Clearly then, the next challenge for large corporations will be learning how to become "indigenous" to the places in which they operate (see Exhibit 1.2). Doing so will require that they first widen the corporate bandwidth by admitting voices that have, up to now, been excluded; this means becoming radically transactive rather than just radically transparent. It will also entail the development of new "native" capabilities that enable a company to develop fully contextualized solutions to real problems in ways that respect local culture and natural diversity. When combined with multinational corporation's (MNC) ability to provide technical resources, investment, and global learning, native capability can enable companies to become truly embedded in the local context. It was with this realization that I embarked on a new professional challenge in 2003, having accepted the Samuel C. Johnson Chair in Sustainable Global Enterprise at Cornell University's Johnson School of Management. Our initiative at Cornell has spawned a new effort, the Base of the Pyramid Protocol, which seeks to develop a practical approach for becoming indigenous.
Exhibit 1.2 Indigenous Enterprise: The Next Sustainability Challenge
Unilever's Indian subsidiary, Hindustan Lever Limited (recently changed to Hindustan Unilever Limited), provides an interesting glimpse of the development of native capabilities in its efforts to pioneer new markets among the rural poor.40 Hindustan Lever Limited (HLL) requires all employees in India to spend six weeks living in rural villages, actively seeks local consumer insights and preferences as it develops new products, and sources raw materials almost exclusively from local producers. The company also created an R&D center in rural India focused specifically on technology and product development to serve the needs of the poor. HLL uses a wide variety of local partners to distribute its products and also supports the efforts of these partners to build local capabilities. In addition, HLL provides opportunities and training to local entrepreneurs and actively experiments with new types of distribution, such as selling via local product demonstrations and village street theaters.

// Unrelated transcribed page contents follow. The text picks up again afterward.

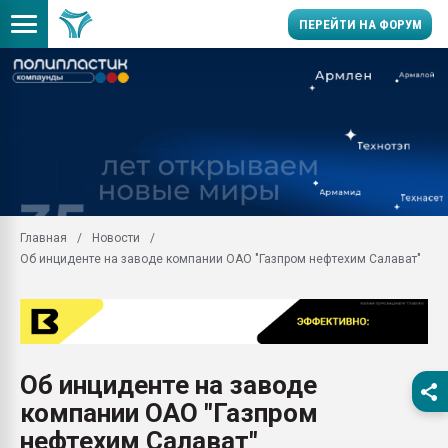
ПЕРЕЙТИ НА ФОРУМ
11.09.2020 Нанотрубки
универсальны, что рос
умельцы изготовили м
колонок полностью из 
Продажа готового бизн
производство SPC лам
цикла
Главная
Новости
Об инциденте на заводе компании ОАО "Газпром нефтехим Салават"
29.07.2026 ФРП помог 
заводу пластмасс" зах
ППЭ
Помощь в подборе мат
Вакуум-формовочные 
Об инциденте на заводе
ближайшее подмосковье
Подмосковье, Москва
компании ОАО "Газпром
28.07.2026 Автоматиза
нефтехим Салават"
первый план в перераб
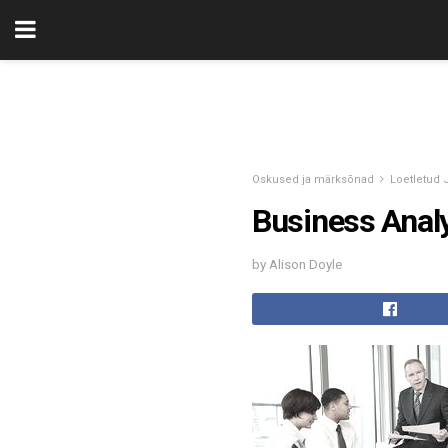
Oskused ja märksõnad
Loetletud 
Business Analy
by Alison Doyle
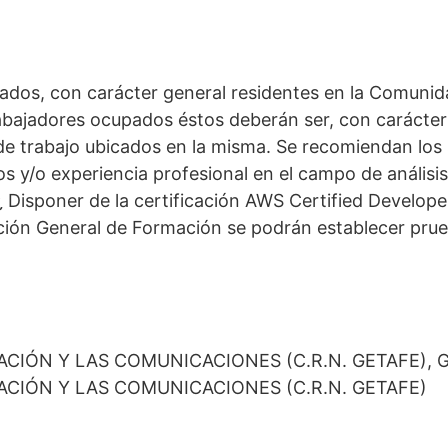
ados, con carácter general residentes en la Comunida
rabajadores ocupados éstos deberán ser, con carácte
 de trabajo ubicados en la misma. Se recomiendan los 
tos y/o experiencia profesional en el campo de anális
 Disponer de la certificación AWS Certified Develope
rección General de Formación se podrán establecer pr
ACIÓN Y LAS COMUNICACIONES (C.R.N. GETAFE), 
ACIÓN Y LAS COMUNICACIONES (C.R.N. GETAFE)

By developing local understanding, building local capacity, and encouraging a creative and flexible market development process, HLL has been able to generate substantial revenue and profits from operating in low-income markets. Today more than half of HLL's revenue comes from customers at the base of the economic pyramid. Using the approach to product development, marketing, and distribution pioneered in rural India, Unilever has also been able to leverage a rapidly growing and profitable business focused on low-income markets in other parts of the developing world. Not surprisingly, Unilever has encountered challenges and bumps in the road in its journey to reach the base of the pyramid; these are discussed in later chapters. Importantly, however, through its strategy, the company has created tens of thousands of jobs, improved hygiene and quality of life for millions, and become a partner in development with the poor themselves.